• _WHAT THE TASK ASKS_: If a line in the data holds "Gornto", copy that line out in full.

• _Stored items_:
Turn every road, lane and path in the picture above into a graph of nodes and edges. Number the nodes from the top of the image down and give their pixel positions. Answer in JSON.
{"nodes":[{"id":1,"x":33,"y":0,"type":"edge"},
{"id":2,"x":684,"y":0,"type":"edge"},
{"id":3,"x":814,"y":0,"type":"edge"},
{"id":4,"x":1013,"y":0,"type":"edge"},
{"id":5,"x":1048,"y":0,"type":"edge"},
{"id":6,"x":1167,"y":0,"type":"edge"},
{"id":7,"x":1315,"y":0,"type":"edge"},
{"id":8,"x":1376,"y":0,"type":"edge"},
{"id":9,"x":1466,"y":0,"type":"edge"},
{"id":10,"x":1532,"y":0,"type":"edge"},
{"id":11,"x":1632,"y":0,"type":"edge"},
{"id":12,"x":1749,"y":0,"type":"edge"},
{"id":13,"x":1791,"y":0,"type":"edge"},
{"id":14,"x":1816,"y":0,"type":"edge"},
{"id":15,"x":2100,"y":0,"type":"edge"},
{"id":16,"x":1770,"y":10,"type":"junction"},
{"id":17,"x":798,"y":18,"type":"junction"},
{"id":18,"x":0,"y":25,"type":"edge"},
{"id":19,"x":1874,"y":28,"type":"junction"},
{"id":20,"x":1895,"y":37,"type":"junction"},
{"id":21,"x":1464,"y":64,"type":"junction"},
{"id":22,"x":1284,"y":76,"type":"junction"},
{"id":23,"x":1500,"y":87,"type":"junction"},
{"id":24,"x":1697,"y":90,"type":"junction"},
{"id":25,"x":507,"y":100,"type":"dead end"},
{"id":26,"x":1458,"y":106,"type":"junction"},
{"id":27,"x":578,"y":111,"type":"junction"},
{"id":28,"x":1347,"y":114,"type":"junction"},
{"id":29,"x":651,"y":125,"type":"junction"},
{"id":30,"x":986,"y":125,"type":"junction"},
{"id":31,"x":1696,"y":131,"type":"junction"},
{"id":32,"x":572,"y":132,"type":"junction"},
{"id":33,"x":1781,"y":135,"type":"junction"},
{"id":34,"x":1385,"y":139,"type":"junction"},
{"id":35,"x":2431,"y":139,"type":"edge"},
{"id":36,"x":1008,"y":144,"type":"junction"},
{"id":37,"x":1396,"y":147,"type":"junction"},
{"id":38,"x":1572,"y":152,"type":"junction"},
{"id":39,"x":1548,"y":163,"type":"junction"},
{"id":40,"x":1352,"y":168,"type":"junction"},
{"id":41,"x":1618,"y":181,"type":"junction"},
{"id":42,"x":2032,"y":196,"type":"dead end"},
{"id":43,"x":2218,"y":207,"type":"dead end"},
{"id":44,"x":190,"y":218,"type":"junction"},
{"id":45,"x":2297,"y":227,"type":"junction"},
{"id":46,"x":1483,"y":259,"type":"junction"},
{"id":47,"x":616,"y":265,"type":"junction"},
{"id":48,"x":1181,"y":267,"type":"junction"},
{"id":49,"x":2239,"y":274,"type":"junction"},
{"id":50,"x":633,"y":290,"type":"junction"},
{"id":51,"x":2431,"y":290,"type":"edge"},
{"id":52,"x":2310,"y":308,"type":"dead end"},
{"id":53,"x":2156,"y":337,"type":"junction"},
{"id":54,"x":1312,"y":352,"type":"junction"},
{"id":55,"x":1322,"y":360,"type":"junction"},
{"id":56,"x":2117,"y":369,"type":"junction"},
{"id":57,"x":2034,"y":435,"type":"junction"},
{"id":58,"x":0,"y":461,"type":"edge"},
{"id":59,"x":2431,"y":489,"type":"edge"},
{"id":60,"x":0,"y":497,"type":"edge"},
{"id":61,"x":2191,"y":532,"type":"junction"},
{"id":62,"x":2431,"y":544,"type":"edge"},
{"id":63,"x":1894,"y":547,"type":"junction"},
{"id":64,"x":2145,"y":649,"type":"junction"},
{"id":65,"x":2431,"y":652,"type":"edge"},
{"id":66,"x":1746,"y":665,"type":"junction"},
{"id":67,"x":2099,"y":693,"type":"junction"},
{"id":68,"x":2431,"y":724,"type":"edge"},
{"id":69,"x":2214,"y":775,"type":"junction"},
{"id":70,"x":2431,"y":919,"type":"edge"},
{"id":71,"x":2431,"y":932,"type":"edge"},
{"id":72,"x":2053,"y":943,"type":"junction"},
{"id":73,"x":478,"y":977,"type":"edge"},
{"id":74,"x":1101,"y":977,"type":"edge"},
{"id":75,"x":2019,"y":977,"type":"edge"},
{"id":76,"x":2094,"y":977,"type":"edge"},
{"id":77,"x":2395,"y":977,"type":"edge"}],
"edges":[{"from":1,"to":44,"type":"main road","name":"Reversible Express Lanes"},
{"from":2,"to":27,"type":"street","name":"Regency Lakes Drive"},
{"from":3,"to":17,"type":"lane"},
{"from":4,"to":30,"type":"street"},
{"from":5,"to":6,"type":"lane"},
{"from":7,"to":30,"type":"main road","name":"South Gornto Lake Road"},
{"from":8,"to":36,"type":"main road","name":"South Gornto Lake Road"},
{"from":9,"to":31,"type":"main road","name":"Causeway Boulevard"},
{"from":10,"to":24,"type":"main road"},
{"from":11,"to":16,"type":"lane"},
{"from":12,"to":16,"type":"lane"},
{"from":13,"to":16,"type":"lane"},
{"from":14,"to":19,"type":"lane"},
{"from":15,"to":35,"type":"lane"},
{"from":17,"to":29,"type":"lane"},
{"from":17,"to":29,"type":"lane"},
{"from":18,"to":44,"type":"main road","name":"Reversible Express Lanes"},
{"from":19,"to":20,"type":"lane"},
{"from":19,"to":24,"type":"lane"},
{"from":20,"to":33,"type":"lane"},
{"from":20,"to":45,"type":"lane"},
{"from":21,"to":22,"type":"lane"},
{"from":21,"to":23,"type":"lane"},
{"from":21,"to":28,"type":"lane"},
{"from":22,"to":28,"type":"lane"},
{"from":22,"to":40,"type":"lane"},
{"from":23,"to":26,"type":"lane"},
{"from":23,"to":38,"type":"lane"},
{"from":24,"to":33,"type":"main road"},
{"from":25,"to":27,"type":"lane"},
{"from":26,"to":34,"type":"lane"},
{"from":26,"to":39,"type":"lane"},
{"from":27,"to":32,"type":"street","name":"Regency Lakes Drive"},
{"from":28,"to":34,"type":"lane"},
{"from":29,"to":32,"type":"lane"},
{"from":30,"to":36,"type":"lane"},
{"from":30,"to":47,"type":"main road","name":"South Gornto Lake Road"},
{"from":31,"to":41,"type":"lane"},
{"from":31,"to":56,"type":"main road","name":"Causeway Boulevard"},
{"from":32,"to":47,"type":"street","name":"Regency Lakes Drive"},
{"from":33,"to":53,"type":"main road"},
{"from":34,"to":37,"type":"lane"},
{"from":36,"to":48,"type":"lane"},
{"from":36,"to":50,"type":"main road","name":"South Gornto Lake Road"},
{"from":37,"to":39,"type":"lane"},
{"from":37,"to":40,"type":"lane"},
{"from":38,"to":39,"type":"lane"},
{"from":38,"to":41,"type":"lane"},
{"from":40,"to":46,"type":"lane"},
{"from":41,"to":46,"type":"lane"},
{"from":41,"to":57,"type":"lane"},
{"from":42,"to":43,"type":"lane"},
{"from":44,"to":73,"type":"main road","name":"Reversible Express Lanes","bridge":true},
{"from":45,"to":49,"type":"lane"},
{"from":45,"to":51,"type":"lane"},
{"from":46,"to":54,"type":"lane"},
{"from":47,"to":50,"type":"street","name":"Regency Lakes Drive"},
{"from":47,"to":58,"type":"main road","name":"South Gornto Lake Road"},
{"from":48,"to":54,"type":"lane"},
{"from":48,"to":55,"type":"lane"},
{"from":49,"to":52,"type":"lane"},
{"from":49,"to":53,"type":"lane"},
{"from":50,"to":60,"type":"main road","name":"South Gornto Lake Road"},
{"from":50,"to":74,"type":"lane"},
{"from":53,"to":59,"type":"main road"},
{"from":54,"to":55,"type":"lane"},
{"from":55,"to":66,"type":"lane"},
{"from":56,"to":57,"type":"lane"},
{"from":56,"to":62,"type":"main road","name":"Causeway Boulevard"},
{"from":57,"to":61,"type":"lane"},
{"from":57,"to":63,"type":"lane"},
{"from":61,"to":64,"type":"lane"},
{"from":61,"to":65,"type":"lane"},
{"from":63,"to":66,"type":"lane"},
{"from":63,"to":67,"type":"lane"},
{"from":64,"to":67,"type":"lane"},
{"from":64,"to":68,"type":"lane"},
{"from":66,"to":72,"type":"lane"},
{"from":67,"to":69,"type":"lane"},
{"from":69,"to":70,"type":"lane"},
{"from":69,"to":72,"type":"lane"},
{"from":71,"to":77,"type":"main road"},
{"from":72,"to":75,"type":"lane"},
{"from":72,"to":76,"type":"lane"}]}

• _WRITTEN ANSWER_:
{"from":7,"to":30,"type":"main road","name":"South Gornto Lake Road"},
{"from":8,"to":36,"type":"main road","name":"South Gornto Lake Road"},
{"from":30,"to":47,"type":"main road","name":"South Gornto Lake Road"},
{"from":36,"to":50,"type":"main road","name":"South Gornto Lake Road"},
{"from":47,"to":58,"type":"main road","name":"South Gornto Lake Road"},
{"from":50,"to":60,"type":"main road","name":"South Gornto Lake Road"},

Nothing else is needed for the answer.